My advice is to compare the mossy soils with other soils nearby, think about the history of the parcel, dig a couple of 2' deep holes, paying attention to layers in your soil, and think about sending away a soil test, or getting a simple test kit of your own.
Let us know what you find out!
Until you get some more food plants in, these mossy areas are likely prime spots to grow chickweed (especially) or stinging nettle....
Location: Wellington, New Zealand. Temperate, coastal, sandy, windy,
posted 7 years ago
Welcome to permies Zeph
Being on the other side of the world, I won't get specific, but moss certainly has a purpose: making the most of a niche that most plants hate
Very acidic, often compacted soil
Excess water Your photos are quite close-up. I'd love to see some showing 'the big picture'. What's the compass-direction of this area? Trees?
From what I know of moss, it's presence generally indicates conditions that while ideal for moss, are not much good for most edible plants. Raspberries, currants, gooseberries and blueberries come to mind as acid-water-shade lovin' berries.
By the way, are you seeing any flowers appearing in the mossy area? I ask because 'ephemeral' plants often appear in Northern hemisphere climates. We don't have them much round here, not cold enough!
In the meantime, here's a thread dedicated to the glories of moss: https://permies.com/t/13614/art-music-aesthetics/Moss-art#122781
moss is beautiful, in Japan they so love the moss that they'll get on their hands and knees with tweezers to pull weeds that grow up in it..
some photos of japanese gardens show acres of moss and trees..beautiful.
generally where moss grows it is acidic, compacted and shady..and will grow moss better than anything else..
I would leave the moss esp in the paths, and find some other area of the property to plant your gardens..although you can edge your mossy paths with things like violets (which are edible) etc..

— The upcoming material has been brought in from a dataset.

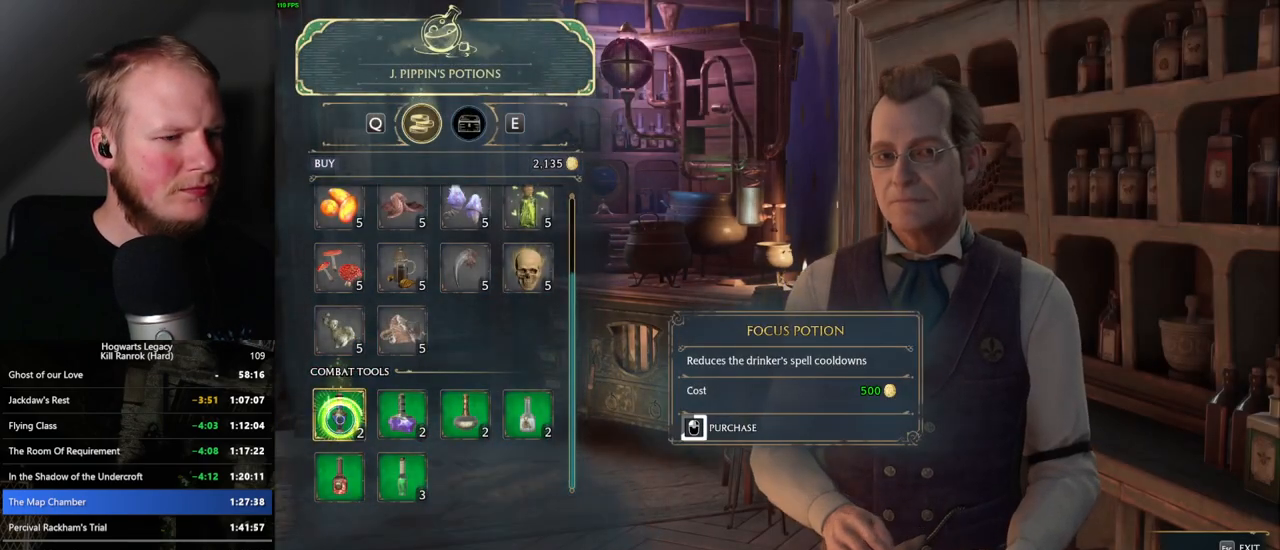
{"keys": [], "mouse": ["left"], "events": []}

IF you have room for both moss and your needs, leave the moss
Bloom where you are planted.
posted 7 years ago
I've taken the images already, I'll post them sometimes toward the weekend. I had a bunch of dry, crispy wintered leaves on the ground and decided to mulch them. What I learned from this cursory work is that my soil is compacted hard and powdery. It most certainly is not from lack of water, but it is under trees. On one end of my property I have 7 or 8 conifers, and on the other, a dozen deciduous trees. I really want to cut down the pines. I hate conifers. Then I was thinking of going ape-ship and grow clover (probably white dutch), primarily to start reconditioning the soil. I'm wondering if I should do a once-in-a-lifetime rototill and go around stealing everyone's organic junk and mix it in. If so, I'd do it after I have felled the evil pines.